7) Memory: short-term and long-term

Memory in harnesses often comes in two flavors.

  • Short-term memory might live as markdown files inside the workspace and get loaded into prompts.
  • Long-term memory persists outside the single run. It can be markdown, but it can also be a knowledge graph or temporal graph.

Event-driven systems like OpenClaw use memory to decide what to do next when triggers happen.

8) State machines for specialized workflows

Specialized harnesses behave like state machines. My contract review harness uses a sequential eight-phase process.

The critical part is state tracking. I store the current phase and run status in a database so the harness can resume safely.

This is how I avoid “restart and lose everything” failures.

9) Code execution in sandboxes

Agents need to run code. Modern agents often interact with a sandboxed CLI so they can safely read and write files.

I use an LLM sandbox approach. It spins up isolated environments, which makes it practical to execute programmatic steps while reducing security risk.

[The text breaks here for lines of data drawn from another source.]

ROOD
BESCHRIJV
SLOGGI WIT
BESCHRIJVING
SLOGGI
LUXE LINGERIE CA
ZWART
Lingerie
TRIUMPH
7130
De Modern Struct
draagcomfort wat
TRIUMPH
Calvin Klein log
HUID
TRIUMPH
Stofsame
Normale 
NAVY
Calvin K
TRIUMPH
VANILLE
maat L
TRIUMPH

10) Context management and prompt engineering

Context management is central. I want to avoid context rot, keep the main supervisor prompt lean, and summarize or store tool outputs instead of dumping everything back into the context window.

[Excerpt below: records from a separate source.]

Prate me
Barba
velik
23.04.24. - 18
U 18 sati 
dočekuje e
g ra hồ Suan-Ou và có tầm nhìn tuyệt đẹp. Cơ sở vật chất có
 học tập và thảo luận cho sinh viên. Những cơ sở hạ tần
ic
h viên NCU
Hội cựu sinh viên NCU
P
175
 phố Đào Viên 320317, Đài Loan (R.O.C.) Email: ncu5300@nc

A practical tactic: if a tool call generates thousands of tokens, store the raw output in a file. Provide a summary to the agent. Let the agent use file navigation tools to retrieve details only when needed.

11) Human in the loop

Even deterministic harnesses sometimes need human touch points. Clarifying questions can prevent major downstream mistakes.

Human approvals can also appear at tool boundaries. That’s not a weakness. It’s a reliability technique.

12) Validation loops (and where they differ from code generation)

Validation loops are where many agent systems still fall short. Code-based agents can generate code, run tests, and iterate until tests pass. That works well because you can get deterministic feedback from the compiler or test suite.

Contract review is different. There isn’t always a clean “test.” Still, you can validate:

  • Fact checking against the playbook.
  • Checking whether each clause’s proposed changes align with policy constraints.
  • Detecting when a redline conflicts with a precedent.

Once you can detect mismatches, you can run a loop that asks the system to correct itself.

In my current system, validation loops are an area where there’s room to improve. The important point remains: validation has to become part of the harness, not an afterthought.

Skills still matter, but they play a different role inside harnesses

Even with harnesses, agent skills still have value.

If something must happen every single time with exact procedural steps, codify it as a skill. Skills are great at capturing repeatable “what to do next” logic.

Harnesses take over for workflow execution. They gate stages, manage state, control context, and validate outputs. In other words, skills define tasks. Harnesses define reliability.

I still use skills where they fit. Then I wrap them in deterministic rails so they operate like production systems instead of “good experiments.”

What “99.9% reliability” actually means in practice

It’s tempting to treat “99.9%” like a brag number. The harness perspective changes what that number represents.

To get close to that kind of reliability, you need:

  • Stage gating so invalid intermediate outputs stop the workflow.
  • Deterministic planning so the model follows a known sequence.
  • Isolation so detailed sub-tasks don’t contaminate the main context.
  • Template-based outputs so formatting doesn’t vary unpredictably.
  • State management so restarts resume from known checkpoints.
  • Observability so you can inspect token usage, tool calls, and phase behavior.

Agent skills can improve correctness. Harness engineering makes correctness dependable.

That’s the gap between an AI that impresses in a demo and an AI that runs real business workflows day after day without burning human time.